-- Exercise materials follows --
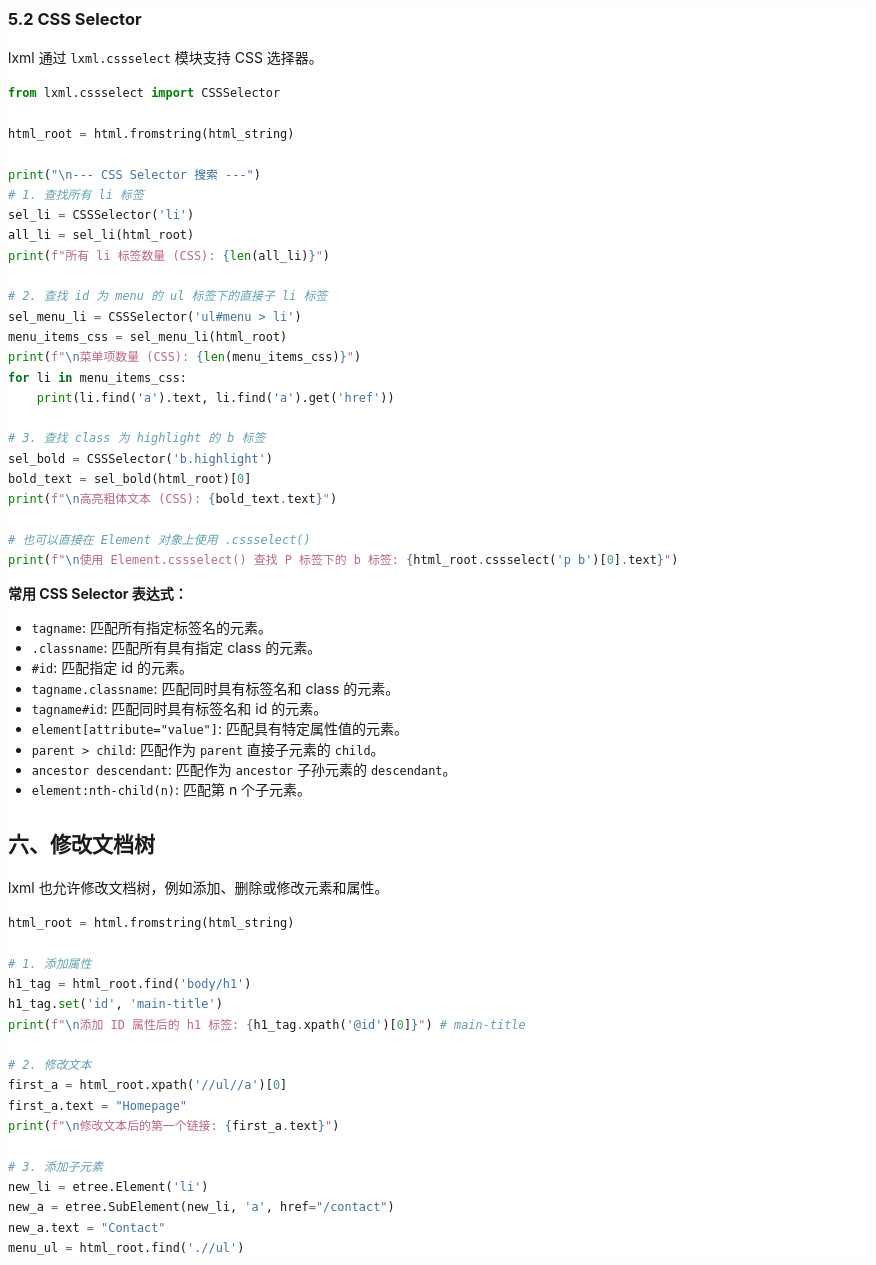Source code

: ### 5.2 CSS Selector

lxml 通过 `lxml.cssselect` 模块支持 CSS 选择器。

```python
from lxml.cssselect import CSSSelector

html_root = html.fromstring(html_string)

print("\n--- CSS Selector 搜索 ---")
# 1. 查找所有 li 标签
sel_li = CSSSelector('li')
all_li = sel_li(html_root)
print(f"所有 li 标签数量 (CSS): {len(all_li)}")

# 2. 查找 id 为 menu 的 ul 标签下的直接子 li 标签
sel_menu_li = CSSSelector('ul#menu > li')
menu_items_css = sel_menu_li(html_root)
print(f"\n菜单项数量 (CSS): {len(menu_items_css)}")
for li in menu_items_css:
    print(li.find('a').text, li.find('a').get('href'))

# 3. 查找 class 为 highlight 的 b 标签
sel_bold = CSSSelector('b.highlight')
bold_text = sel_bold(html_root)[0]
print(f"\n高亮粗体文本 (CSS): {bold_text.text}")

# 也可以直接在 Element 对象上使用 .cssselect()
print(f"\n使用 Element.cssselect() 查找 P 标签下的 b 标签: {html_root.cssselect('p b')[0].text}")
```

**常用 CSS Selector 表达式：**

*   `tagname`: 匹配所有指定标签名的元素。
*   `.classname`: 匹配所有具有指定 class 的元素。
*   `#id`: 匹配指定 id 的元素。
*   `tagname.classname`: 匹配同时具有标签名和 class 的元素。
*   `tagname#id`: 匹配同时具有标签名和 id 的元素。
*   `element[attribute="value"]`: 匹配具有特定属性值的元素。
*   `parent > child`: 匹配作为 `parent` 直接子元素的 `child`。
*   `ancestor descendant`: 匹配作为 `ancestor` 子孙元素的 `descendant`。
*   `element:nth-child(n)`: 匹配第 n 个子元素。

## 六、修改文档树

lxml 也允许修改文档树，例如添加、删除或修改元素和属性。

```python
html_root = html.fromstring(html_string)

# 1. 添加属性
h1_tag = html_root.find('body/h1')
h1_tag.set('id', 'main-title')
print(f"\n添加 ID 属性后的 h1 标签: {h1_tag.xpath('@id')[0]}") # main-title

# 2. 修改文本
first_a = html_root.xpath('//ul//a')[0]
first_a.text = "Homepage"
print(f"\n修改文本后的第一个链接: {first_a.text}")

# 3. 添加子元素
new_li = etree.Element('li')
new_a = etree.SubElement(new_li, 'a', href="/contact")
new_a.text = "Contact"
menu_ul = html_root.find('.//ul')
```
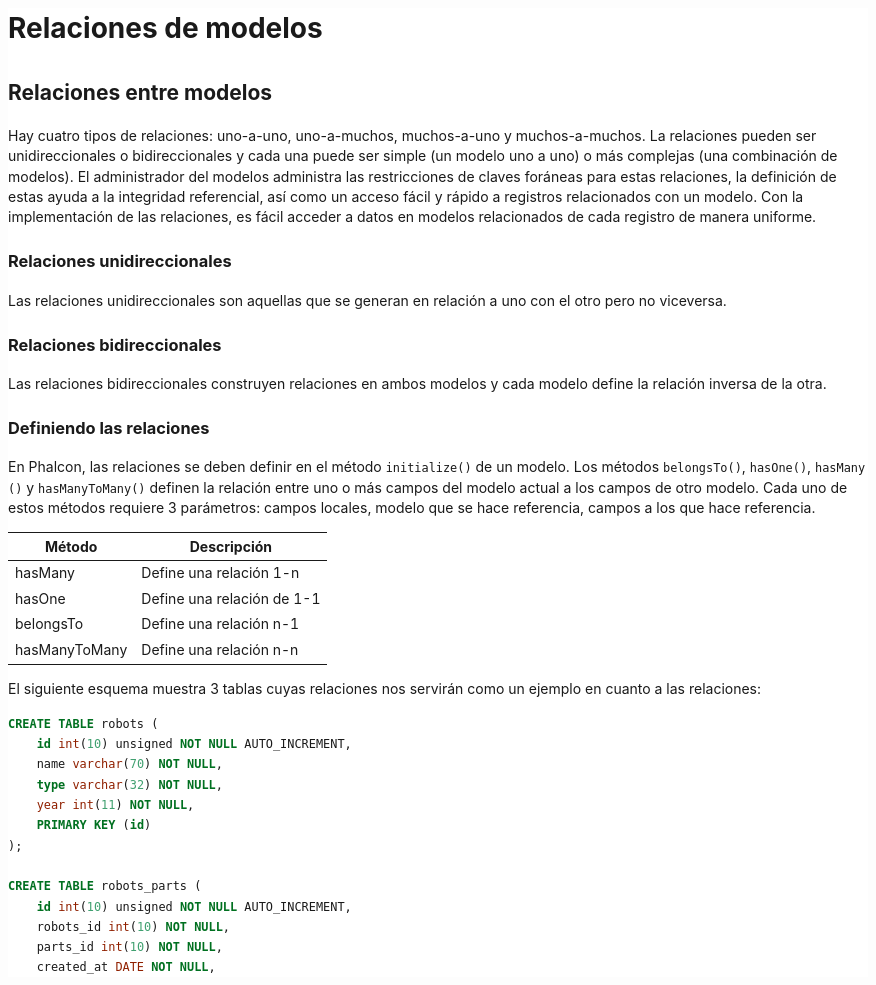 <a name='overview'></a>

# Relaciones de modelos

<a name='relationships'></a>

## Relaciones entre modelos

Hay cuatro tipos de relaciones: uno-a-uno, uno-a-muchos, muchos-a-uno y muchos-a-muchos. La relaciones pueden ser unidireccionales o bidireccionales y cada una puede ser simple (un modelo uno a uno) o más complejas (una combinación de modelos). El administrador del modelos administra las restricciones de claves foráneas para estas relaciones, la definición de estas ayuda a la integridad referencial, así como un acceso fácil y rápido a registros relacionados con un modelo. Con la implementación de las relaciones, es fácil acceder a datos en modelos relacionados de cada registro de manera uniforme.

<a name='unidirectional'></a>

### Relaciones unidireccionales

Las relaciones unidireccionales son aquellas que se generan en relación a uno con el otro pero no viceversa.

<a name='bidirectional'></a>

### Relaciones bidireccionales

Las relaciones bidireccionales construyen relaciones en ambos modelos y cada modelo define la relación inversa de la otra.

<a name='defining'></a>

### Definiendo las relaciones

En Phalcon, las relaciones se deben definir en el método `initialize()` de un modelo. Los métodos `belongsTo()`, `hasOne()`, `hasMany()` y `hasManyToMany()` definen la relación entre uno o más campos del modelo actual a los campos de otro modelo. Cada uno de estos métodos requiere 3 parámetros: campos locales, modelo que se hace referencia, campos a los que hace referencia.

| Método        | Descripción                |
| ------------- | -------------------------- |
| hasMany       | Define una relación 1-n    |
| hasOne        | Define una relación de 1-1 |
| belongsTo     | Define una relación n-1    |
| hasManyToMany | Define una relación n-n    |

El siguiente esquema muestra 3 tablas cuyas relaciones nos servirán como un ejemplo en cuanto a las relaciones:

```sql
CREATE TABLE robots (
    id int(10) unsigned NOT NULL AUTO_INCREMENT,
    name varchar(70) NOT NULL,
    type varchar(32) NOT NULL,
    year int(11) NOT NULL,
    PRIMARY KEY (id)
);

CREATE TABLE robots_parts (
    id int(10) unsigned NOT NULL AUTO_INCREMENT,
    robots_id int(10) NOT NULL,
    parts_id int(10) NOT NULL,
    created_at DATE NOT NULL,
```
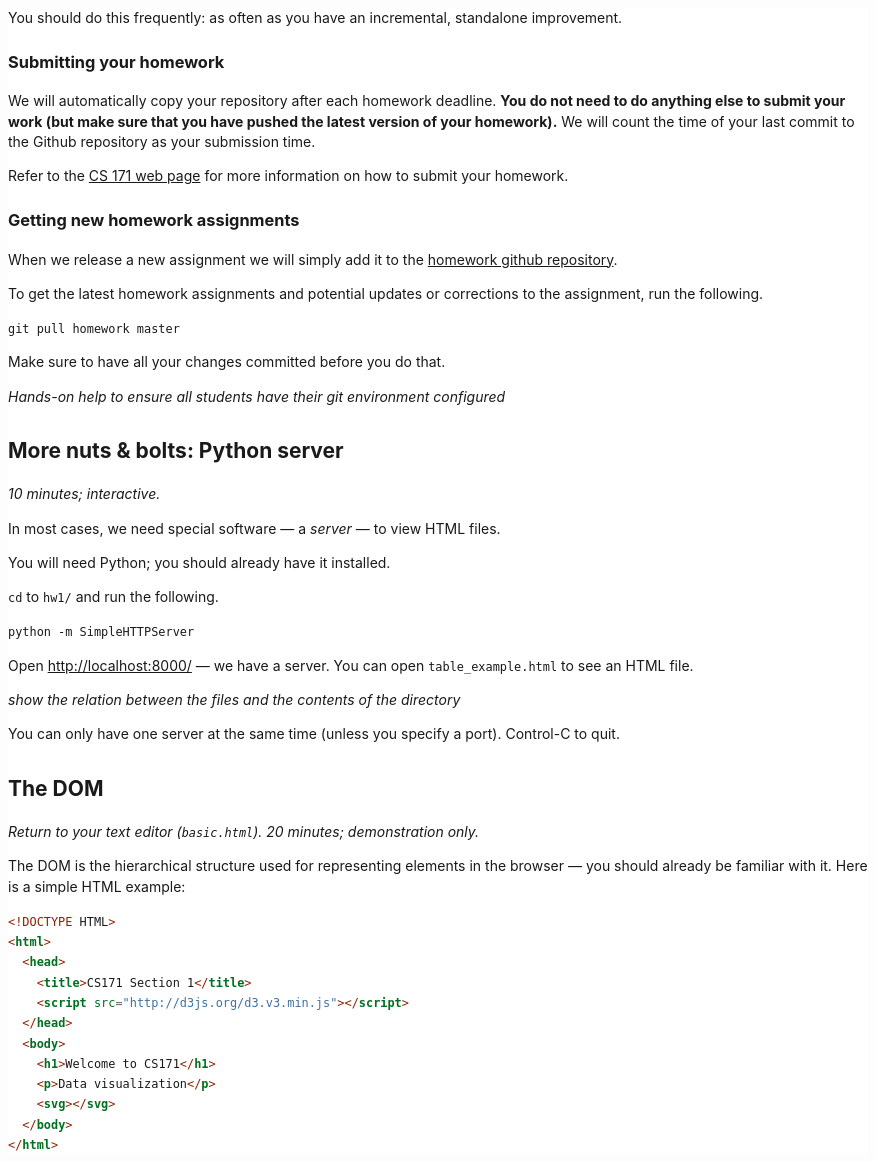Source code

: You should do this frequently: as often as you have an incremental, standalone improvement.

### Submitting your homework

We will automatically copy your repository after each homework deadline. **You do not need to do anything else to submit your work (but make sure that you have pushed the latest version of your homework).** We will count the time of your last commit to the Github repository as your submission time.

Refer to the [CS 171 web page](http://www.cs171.org/2015/homework/) for more information on how to submit your homework.

### Getting new homework assignments

When we release a new assignment we will simply add it to the [homework github repository](https://github.com/CS171/2015-cs171-homework).

To get the latest homework assignments and potential updates or corrections to the assignment, run the following.

```
git pull homework master
```

Make sure to have all your changes committed before you do that.

*Hands-on help to ensure all students have their git environment configured*

More nuts & bolts: Python server
---

*10 minutes; interactive.*

In most cases, we need special software — a *server* — to view HTML files. 

You will need Python; you should already have it installed.

`cd` to `hw1/` and run the following.

```
python -m SimpleHTTPServer
```

Open [http://localhost:8000/](http://localhost:8000/) — we have a server. You can open `table_example.html` to see an HTML file.

*show the relation between the files and the contents of the directory*

You can only have one server at the same time (unless you specify a port). Control-C to quit. 

The DOM
---

*Return to your text editor (`basic.html`). 20 minutes; demonstration only.*

The DOM is the hierarchical structure used for representing elements in the browser — you should already be familiar with it. Here is a simple HTML example:

```html
<!DOCTYPE HTML>
<html>
  <head>
    <title>CS171 Section 1</title>
    <script src="http://d3js.org/d3.v3.min.js"></script>
  </head>
  <body>
    <h1>Welcome to CS171</h1>
    <p>Data visualization</p>
    <svg></svg>
  </body>
</html>
```
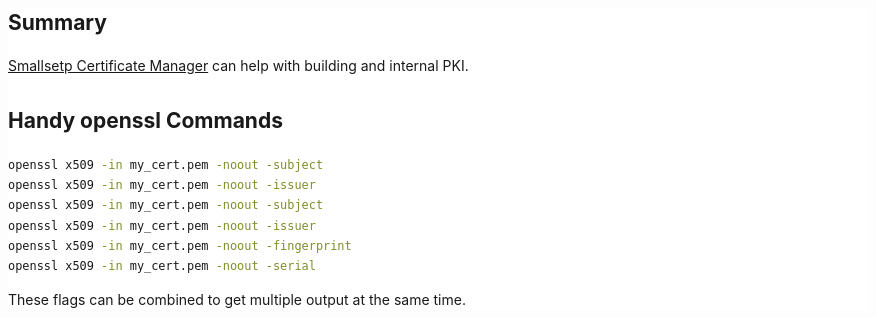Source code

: ## Summary

[Smallsetp Certificate Manager](https://smallstep.com/certificate-manager) can help with building and internal PKI.


## Handy openssl Commands

```bash
openssl x509 -in my_cert.pem -noout -subject
openssl x509 -in my_cert.pem -noout -issuer
openssl x509 -in my_cert.pem -noout -subject
openssl x509 -in my_cert.pem -noout -issuer
openssl x509 -in my_cert.pem -noout -fingerprint
openssl x509 -in my_cert.pem -noout -serial
```

These flags can be combined to get multiple output at the same time.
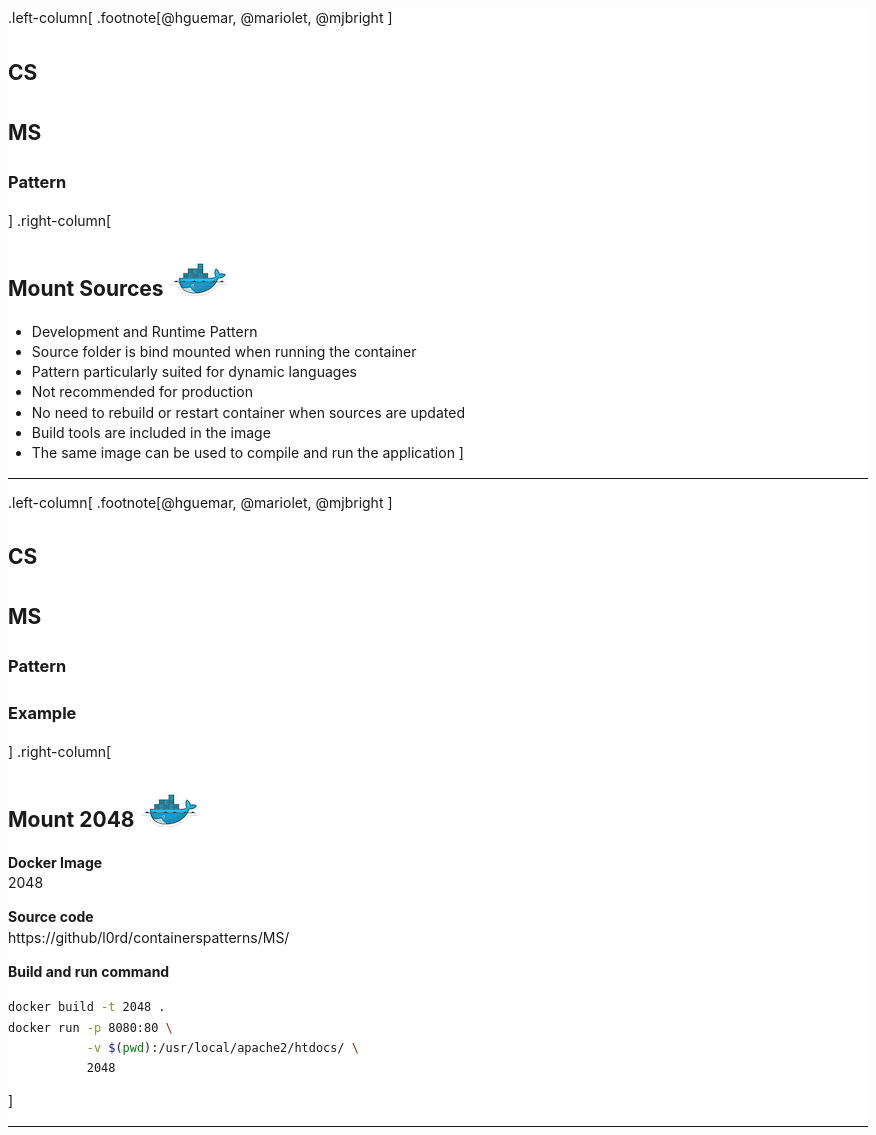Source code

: 
.left-column[
.footnote[@hguemar, @mariolet, @mjbright ]

  ## CS
## MS
  ### Pattern
]
.right-column[
## Mount Sources ![Docker](images/docker-mini.png)

- Development and Runtime Pattern
- Source folder is bind mounted when running the container
- Pattern particularly suited for dynamic languages
- Not recommended for production
- No need to rebuild or restart container when sources are updated
- Build tools are included in the image
- The same image can be used to compile and run the application
]

---
.left-column[
.footnote[@hguemar, @mariolet, @mjbright ]

  ## CS
## MS
  ### Pattern
  ### Example
]
.right-column[
## Mount 2048 ![Docker](images/docker-mini.png)

**Docker Image**<br>2048

**Source code**<br>https://github/l0rd/containerspatterns/MS/

**Build and run command**
```bash
docker build -t 2048 .
docker run -p 8080:80 \
           -v $(pwd):/usr/local/apache2/htdocs/ \
           2048
```
]

---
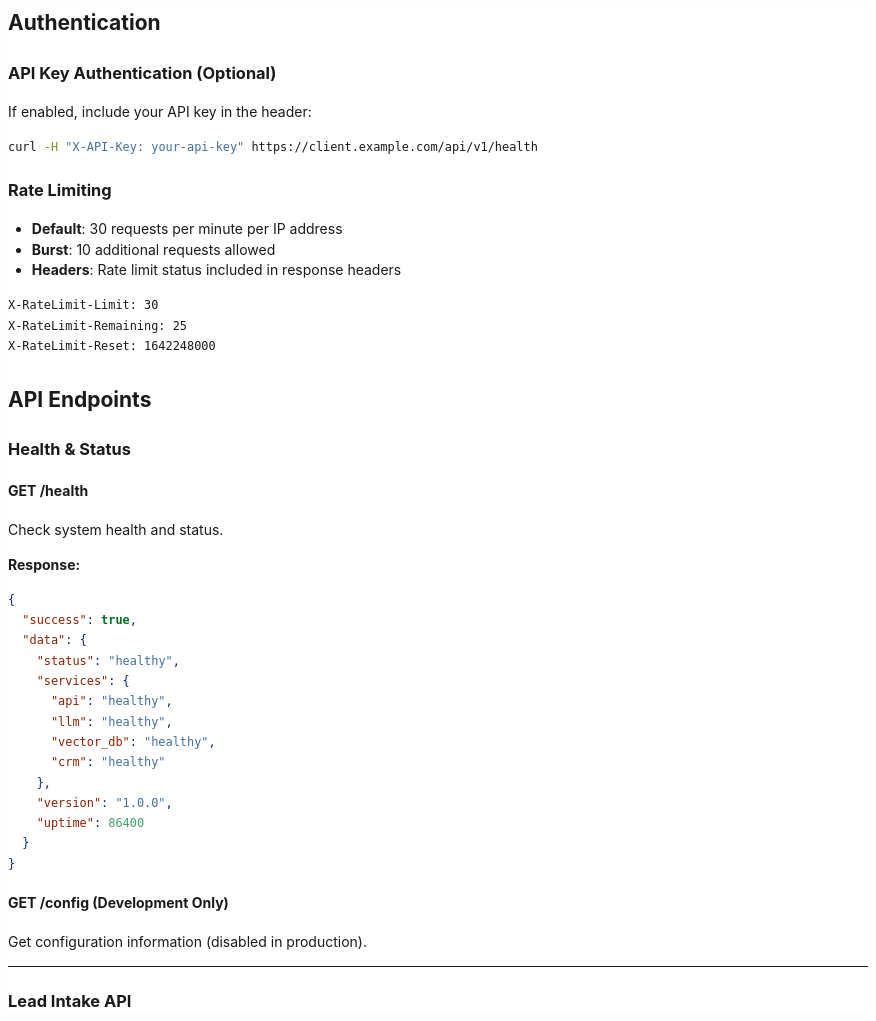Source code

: ## Authentication

### API Key Authentication (Optional)
If enabled, include your API key in the header:
```bash
curl -H "X-API-Key: your-api-key" https://client.example.com/api/v1/health
```

### Rate Limiting
- **Default**: 30 requests per minute per IP address
- **Burst**: 10 additional requests allowed
- **Headers**: Rate limit status included in response headers

```http
X-RateLimit-Limit: 30
X-RateLimit-Remaining: 25  
X-RateLimit-Reset: 1642248000
```

## API Endpoints

### Health & Status

#### GET /health
Check system health and status.

**Response:**
```json
{
  "success": true,
  "data": {
    "status": "healthy",
    "services": {
      "api": "healthy",
      "llm": "healthy", 
      "vector_db": "healthy",
      "crm": "healthy"
    },
    "version": "1.0.0",
    "uptime": 86400
  }
}
```

#### GET /config (Development Only)
Get configuration information (disabled in production).

---

### Lead Intake API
-- Exercise materials concluded --
-- Work order --
Give the number of lines above that contain "healthy", and nothing more.

-- Expected output --
5